= Evert Jan Baerends =

Dutch theoretical chemist

Evert Jan Baerends (born 17 September 1945) is a Dutch theoretical chemist. He is an emeritus professor of the Vrije Universiteit Amsterdam. Baerends is known for his development and application of electronic structure calculations, which over time led to the development of the Amsterdam Density Functional. He worked extensively on density functional theory.

==Career==
Baerends was born on 17 September 1945 in Voorst. He obtained his PhD at the Vrije Universiteit Amsterdam under professor Pieter Ros. Baerends became a professor of Theoretical chemistry at the Vrije Universiteit Amsterdam. He did extensive research on density functional theory and was involved in the development and application of electronic structure calculations, which later led to the development of the Amsterdam Density Functional.

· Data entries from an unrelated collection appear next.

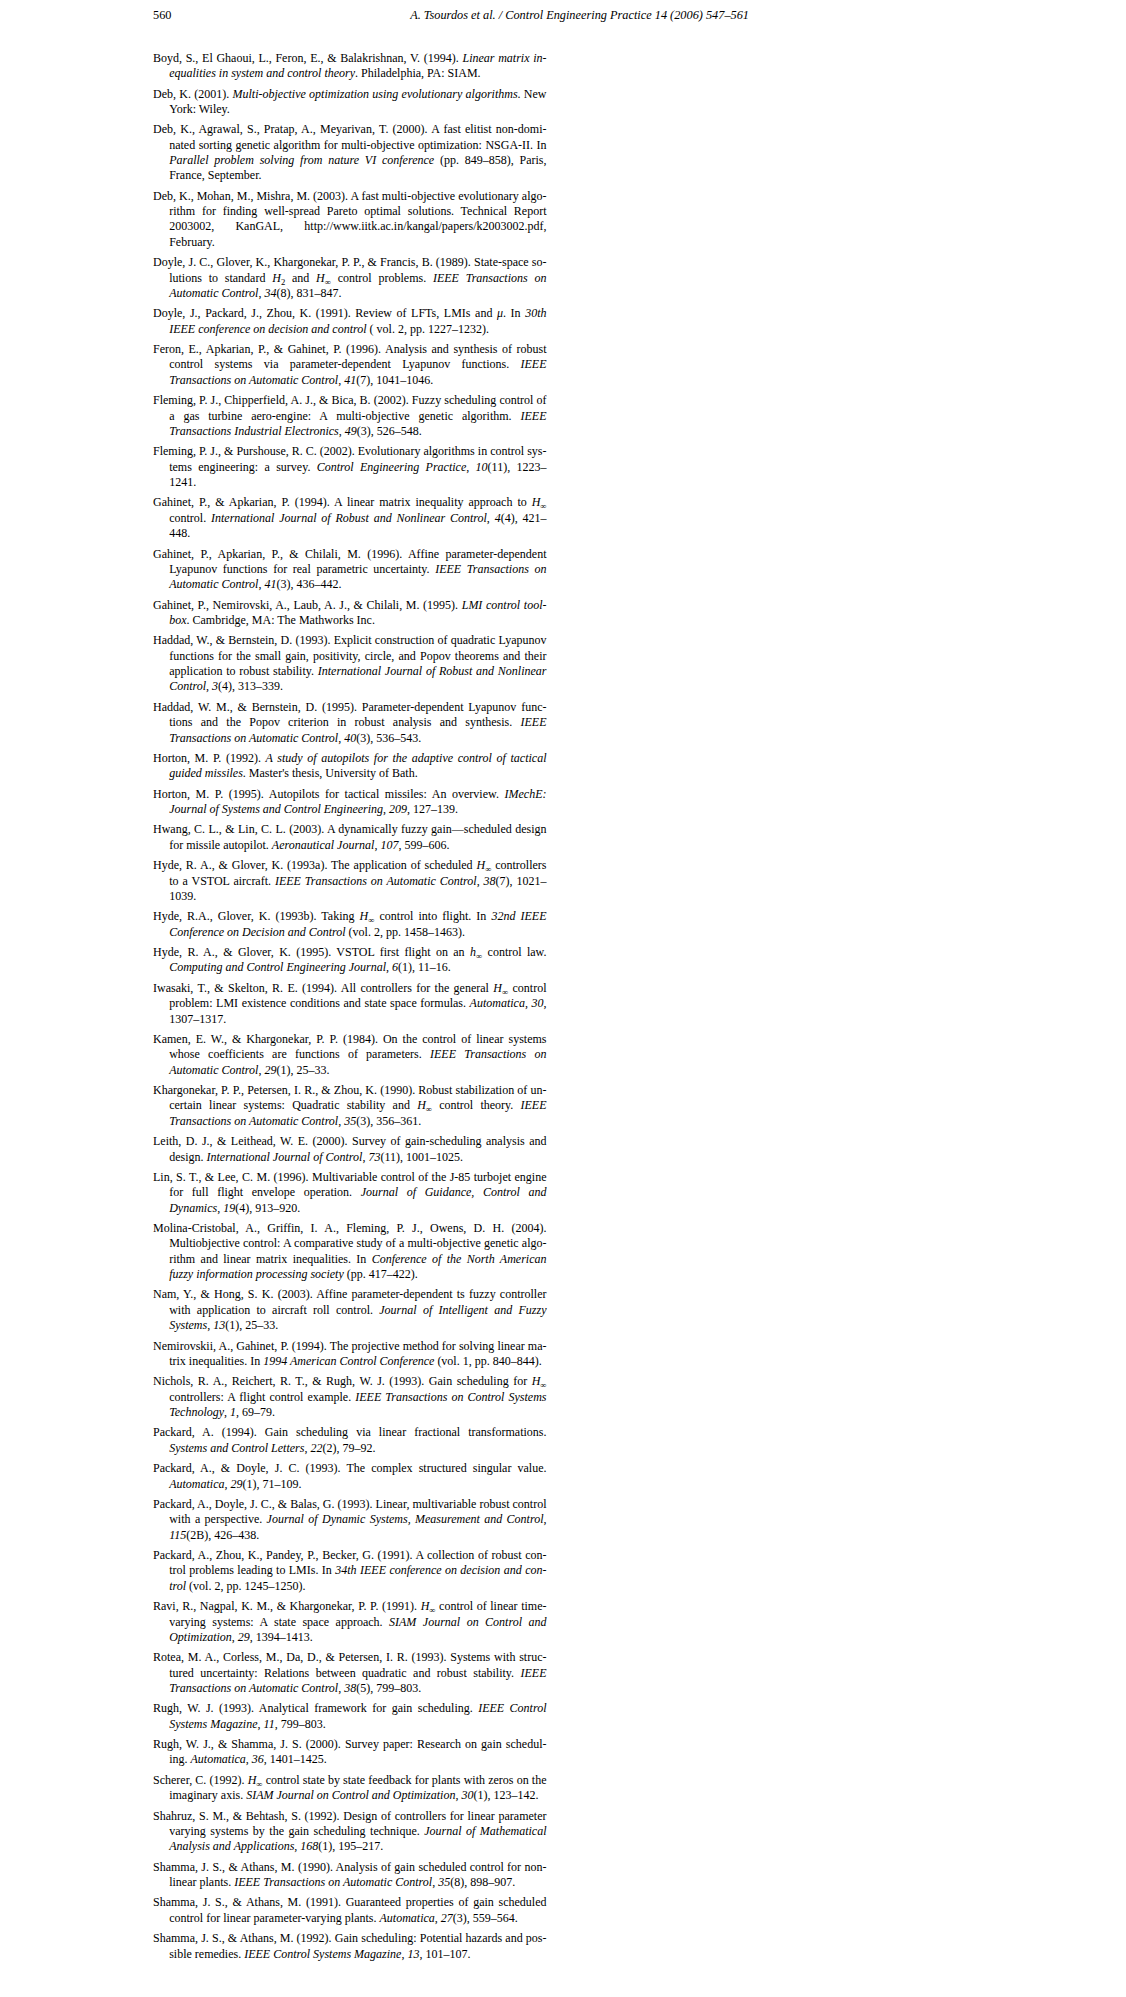560 A. Tsourdos et al. / Control Engineering Practice 14 (2006) 547–561
Boyd, S., El Ghaoui, L., Feron, E., & Balakrishnan, V. (1994). Linear matrix inequalities in system and control theory. Philadelphia, PA: SIAM.
Deb, K. (2001). Multi-objective optimization using evolutionary algorithms. New York: Wiley.
Deb, K., Agrawal, S., Pratap, A., Meyarivan, T. (2000). A fast elitist non-dominated sorting genetic algorithm for multi-objective optimization: NSGA-II. In Parallel problem solving from nature VI conference (pp. 849–858), Paris, France, September.
Deb, K., Mohan, M., Mishra, M. (2003). A fast multi-objective evolutionary algorithm for finding well-spread Pareto optimal solutions. Technical Report 2003002, KanGAL, http://www.iitk.ac.in/kangal/papers/k2003002.pdf, February.
Doyle, J. C., Glover, K., Khargonekar, P. P., & Francis, B. (1989). State-space solutions to standard H2 and H∞ control problems. IEEE Transactions on Automatic Control, 34(8), 831–847.
Doyle, J., Packard, J., Zhou, K. (1991). Review of LFTs, LMIs and μ. In 30th IEEE conference on decision and control ( vol. 2, pp. 1227–1232).
Feron, E., Apkarian, P., & Gahinet, P. (1996). Analysis and synthesis of robust control systems via parameter-dependent Lyapunov functions. IEEE Transactions on Automatic Control, 41(7), 1041–1046.
Fleming, P. J., Chipperfield, A. J., & Bica, B. (2002). Fuzzy scheduling control of a gas turbine aero-engine: A multi-objective genetic algorithm. IEEE Transactions Industrial Electronics, 49(3), 526–548.
Fleming, P. J., & Purshouse, R. C. (2002). Evolutionary algorithms in control systems engineering: a survey. Control Engineering Practice, 10(11), 1223–1241.
Gahinet, P., & Apkarian, P. (1994). A linear matrix inequality approach to H∞ control. International Journal of Robust and Nonlinear Control, 4(4), 421–448.
Gahinet, P., Apkarian, P., & Chilali, M. (1996). Affine parameter-dependent Lyapunov functions for real parametric uncertainty. IEEE Transactions on Automatic Control, 41(3), 436–442.
Gahinet, P., Nemirovski, A., Laub, A. J., & Chilali, M. (1995). LMI control toolbox. Cambridge, MA: The Mathworks Inc.
Haddad, W., & Bernstein, D. (1993). Explicit construction of quadratic Lyapunov functions for the small gain, positivity, circle, and Popov theorems and their application to robust stability. International Journal of Robust and Nonlinear Control, 3(4), 313–339.
Haddad, W. M., & Bernstein, D. (1995). Parameter-dependent Lyapunov functions and the Popov criterion in robust analysis and synthesis. IEEE Transactions on Automatic Control, 40(3), 536–543.
Horton, M. P. (1992). A study of autopilots for the adaptive control of tactical guided missiles. Master's thesis, University of Bath.
Horton, M. P. (1995). Autopilots for tactical missiles: An overview. IMechE: Journal of Systems and Control Engineering, 209, 127–139.
Hwang, C. L., & Lin, C. L. (2003). A dynamically fuzzy gain—scheduled design for missile autopilot. Aeronautical Journal, 107, 599–606.
Hyde, R. A., & Glover, K. (1993a). The application of scheduled H∞ controllers to a VSTOL aircraft. IEEE Transactions on Automatic Control, 38(7), 1021–1039.
Hyde, R.A., Glover, K. (1993b). Taking H∞ control into flight. In 32nd IEEE Conference on Decision and Control (vol. 2, pp. 1458–1463).
Hyde, R. A., & Glover, K. (1995). VSTOL first flight on an h∞ control law. Computing and Control Engineering Journal, 6(1), 11–16.
Iwasaki, T., & Skelton, R. E. (1994). All controllers for the general H∞ control problem: LMI existence conditions and state space formulas. Automatica, 30, 1307–1317.
Kamen, E. W., & Khargonekar, P. P. (1984). On the control of linear systems whose coefficients are functions of parameters. IEEE Transactions on Automatic Control, 29(1), 25–33.
Khargonekar, P. P., Petersen, I. R., & Zhou, K. (1990). Robust stabilization of uncertain linear systems: Quadratic stability and H∞ control theory. IEEE Transactions on Automatic Control, 35(3), 356–361.
Leith, D. J., & Leithead, W. E. (2000). Survey of gain-scheduling analysis and design. International Journal of Control, 73(11), 1001–1025.
Lin, S. T., & Lee, C. M. (1996). Multivariable control of the J-85 turbojet engine for full flight envelope operation. Journal of Guidance, Control and Dynamics, 19(4), 913–920.
Molina-Cristobal, A., Griffin, I. A., Fleming, P. J., Owens, D. H. (2004). Multiobjective control: A comparative study of a multi-objective genetic algorithm and linear matrix inequalities. In Conference of the North American fuzzy information processing society (pp. 417–422).
Nam, Y., & Hong, S. K. (2003). Affine parameter-dependent ts fuzzy controller with application to aircraft roll control. Journal of Intelligent and Fuzzy Systems, 13(1), 25–33.
Nemirovskii, A., Gahinet, P. (1994). The projective method for solving linear matrix inequalities. In 1994 American Control Conference (vol. 1, pp. 840–844).
Nichols, R. A., Reichert, R. T., & Rugh, W. J. (1993). Gain scheduling for H∞ controllers: A flight control example. IEEE Transactions on Control Systems Technology, 1, 69–79.
Packard, A. (1994). Gain scheduling via linear fractional transformations. Systems and Control Letters, 22(2), 79–92.
Packard, A., & Doyle, J. C. (1993). The complex structured singular value. Automatica, 29(1), 71–109.
Packard, A., Doyle, J. C., & Balas, G. (1993). Linear, multivariable robust control with a perspective. Journal of Dynamic Systems, Measurement and Control, 115(2B), 426–438.
Packard, A., Zhou, K., Pandey, P., Becker, G. (1991). A collection of robust control problems leading to LMIs. In 34th IEEE conference on decision and control (vol. 2, pp. 1245–1250).
Ravi, R., Nagpal, K. M., & Khargonekar, P. P. (1991). H∞ control of linear time-varying systems: A state space approach. SIAM Journal on Control and Optimization, 29, 1394–1413.
Rotea, M. A., Corless, M., Da, D., & Petersen, I. R. (1993). Systems with structured uncertainty: Relations between quadratic and robust stability. IEEE Transactions on Automatic Control, 38(5), 799–803.
Rugh, W. J. (1993). Analytical framework for gain scheduling. IEEE Control Systems Magazine, 11, 799–803.
Rugh, W. J., & Shamma, J. S. (2000). Survey paper: Research on gain scheduling. Automatica, 36, 1401–1425.
Scherer, C. (1992). H∞ control state by state feedback for plants with zeros on the imaginary axis. SIAM Journal on Control and Optimization, 30(1), 123–142.
Shahruz, S. M., & Behtash, S. (1992). Design of controllers for linear parameter varying systems by the gain scheduling technique. Journal of Mathematical Analysis and Applications, 168(1), 195–217.
Shamma, J. S., & Athans, M. (1990). Analysis of gain scheduled control for nonlinear plants. IEEE Transactions on Automatic Control, 35(8), 898–907.
Shamma, J. S., & Athans, M. (1991). Guaranteed properties of gain scheduled control for linear parameter-varying plants. Automatica, 27(3), 559–564.
Shamma, J. S., & Athans, M. (1992). Gain scheduling: Potential hazards and possible remedies. IEEE Control Systems Magazine, 13, 101–107.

Baerends became a member of the Royal Netherlands Academy of Arts and Sciences in 2004.
In 2010 he was awarded the Schrödinger Medal by the World Association of Theoretical and Computational Chemists, being noted for: "For his pioneering contributions to the development of computational density functional methods and his fundamental contributions to density functional theory and density matrix theory." Baerends is a member of the International Academy of Quantum Molecular Science.

After his retirement in the Netherlands Baerends lectured at Pohang University of Science and Technology in South Korea. In 2019 he received an honorary doctorate from the University of Girona.